Your poem is stunningly better than the first draft.

I particularly like this phrase, even though the 'tender' and 'heavy' normally wouldn't seem like a good match...for me, it works here:
my ink surrenders to heavy drops
of tender water that render the message illegible to all eyes
but mine.

You done real good!

regards,
Laurie

Posted: Sat Jan 29, 2005 7:08 am
by witty_owl
Tom, somehow between the re-writing and the explanations, the poet's intent has become clearer. There is now a large difference between the two versions but I like both, equally. They have almost become separate poems. Sometimes a more cryptic delivery can generate deeper interest by demanding closer attention. :idea: :?:

Cheers, Witty. :D

Posted: Sat Jan 29, 2005 7:53 pm
by Andrew McGeever
Dear Tom,
Others have commented on "misunderstanding the rain". I think the poetry you have presented on this board displays both strength in subject matter and attention to detail: considered writing, combined with graft and craft, doesn't come easy. I applaud you.
Andrew.

Posted: Sat Jan 29, 2005 8:13 pm
by Joe Way
Tom,

I concur with Andrew's opinion. I find your poetry (and Andrew's) very accomplished.

Joe

Posted: Sun Jan 30, 2005 8:52 am
by tom.d.stiller
They say you should never post a first draft. I did, though, and I was marvellously rewarded, friends.

I had the image of the rain morsing on my mind for quite a while, but it didn't seem to crystallize. When it finally did I was so excited that I posted the first draft. I was aware there'd be weak spots in the lines, and you, Laurie, made me detect them. I thank you for helping me get closer to my vision.

witty, you're right. My intentions became clearer, and I had to drop some aspects, but those are still there for future poems.

Sandra - "Rain" and "Silence" seem to be our common favourite subjects. And we both seem to have a similar vision of them.

Andrew, Joe - I can't but blush. Thank you for the flowers, undeserved compliments and such. I'm determined to try to live (and write) up to the standards you reminded me of.

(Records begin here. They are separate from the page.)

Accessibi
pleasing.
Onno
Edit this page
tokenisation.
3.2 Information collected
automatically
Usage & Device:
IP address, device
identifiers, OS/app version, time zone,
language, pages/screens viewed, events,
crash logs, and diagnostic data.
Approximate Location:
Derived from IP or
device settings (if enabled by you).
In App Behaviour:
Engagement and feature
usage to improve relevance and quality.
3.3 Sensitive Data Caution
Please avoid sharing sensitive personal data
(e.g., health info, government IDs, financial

Thank you all, and I'm honored that you even took the time.

Tom

Posted: Sun Jan 30, 2005 9:39 am
by linda_lakeside
I've always thought your poetry to be 'quite accomplished' although I may not have said it. There is so much well worth reading on this site, yours is certainly amidst it all.

Linda

Posted: Sun Jan 30, 2005 9:58 am
by tom.d.stiller
Oh sorry, Linda, for not mentioning this before -

I always really appreciated your input, here there and everywhere.